» **DIRECTIONS**
Transcribe every line of text in each of the entries below, leaving out the pictures.

» **MATERIAL**
☆ ☆ ☆ ☆ ☆

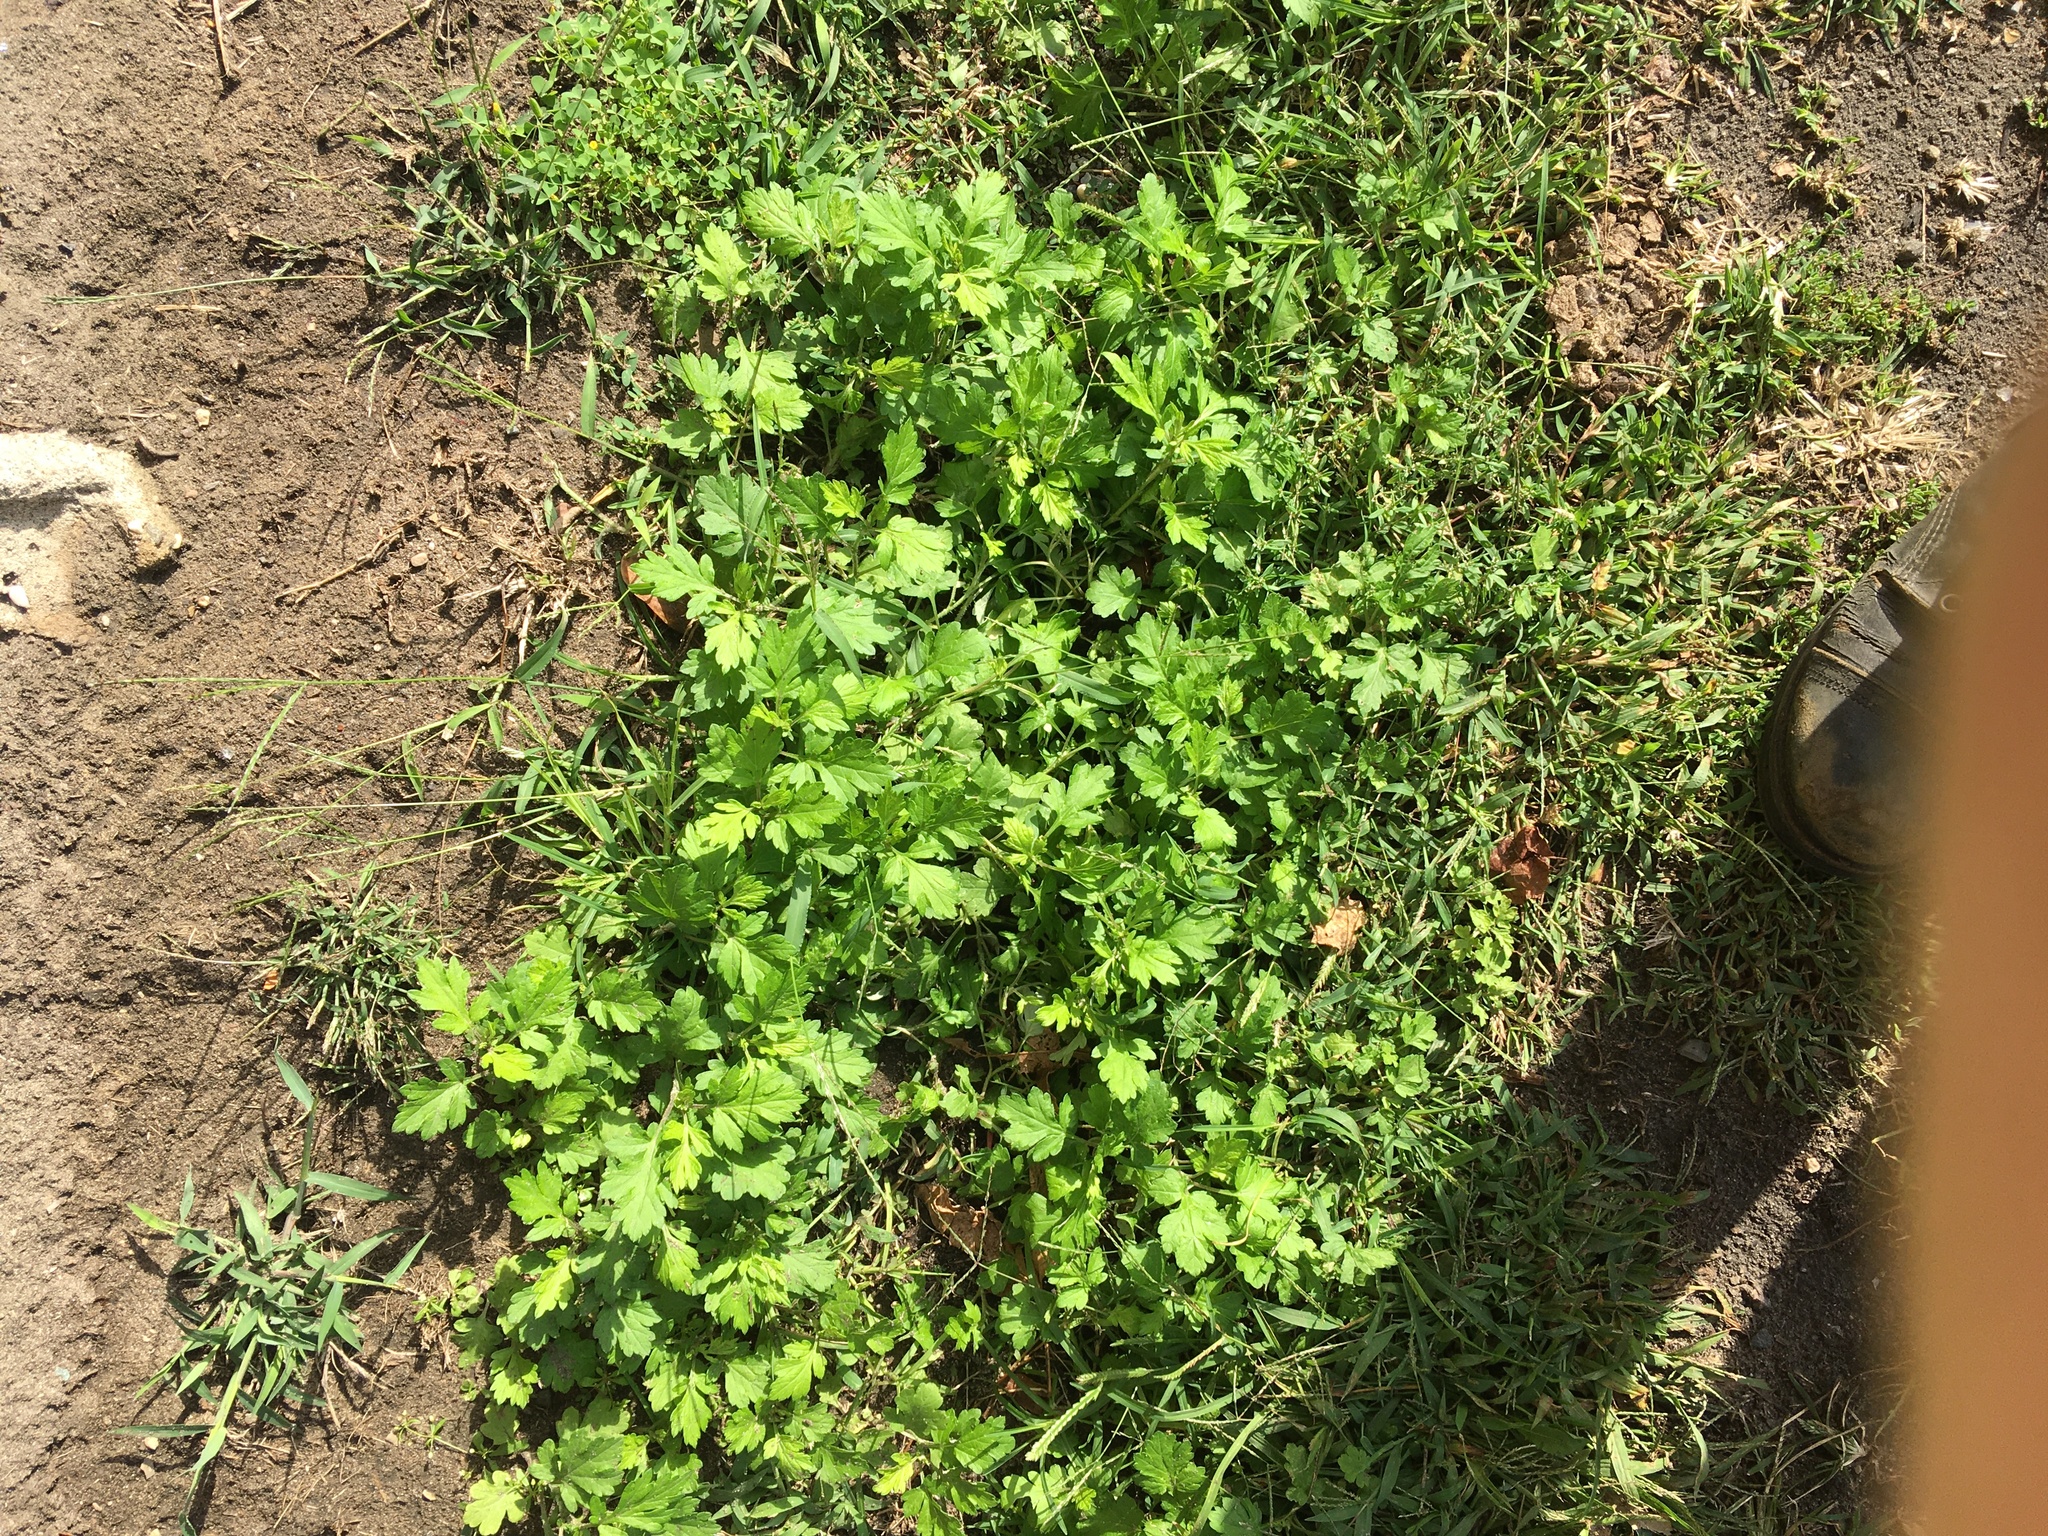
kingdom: Plantae
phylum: Tracheophyta
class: Magnoliopsida
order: Asterales
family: Asteraceae
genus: Artemisia
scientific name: Artemisia vulgaris
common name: Mugwort
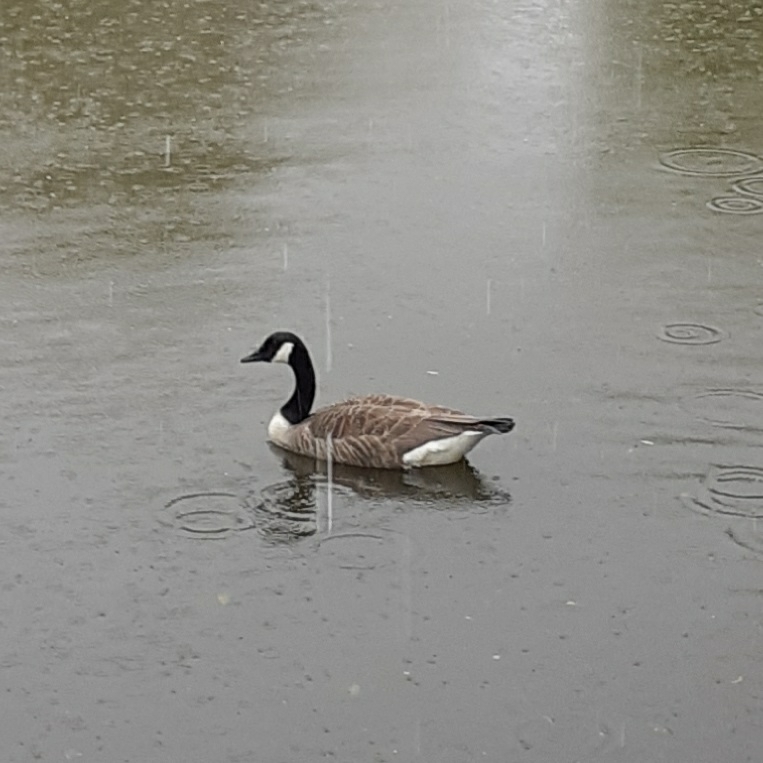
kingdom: Animalia
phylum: Chordata
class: Aves
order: Anseriformes
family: Anatidae
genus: Branta
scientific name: Branta canadensis
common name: Canada goose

☆ ☆ ☆ ☆ ☆

» **ANSWER FOR THE TASK**
kingdom: Plantae
phylum: Tracheophyta
class: Magnoliopsida
order: Asterales
family: Asteraceae
genus: Artemisia
scientific name: Artemisia vulgaris
common name: Mugwort
kingdom: Animalia
phylum: Chordata
class: Aves
order: Anseriformes
family: Anatidae
genus: Branta
scientific name: Branta canadensis
common name: Canada goose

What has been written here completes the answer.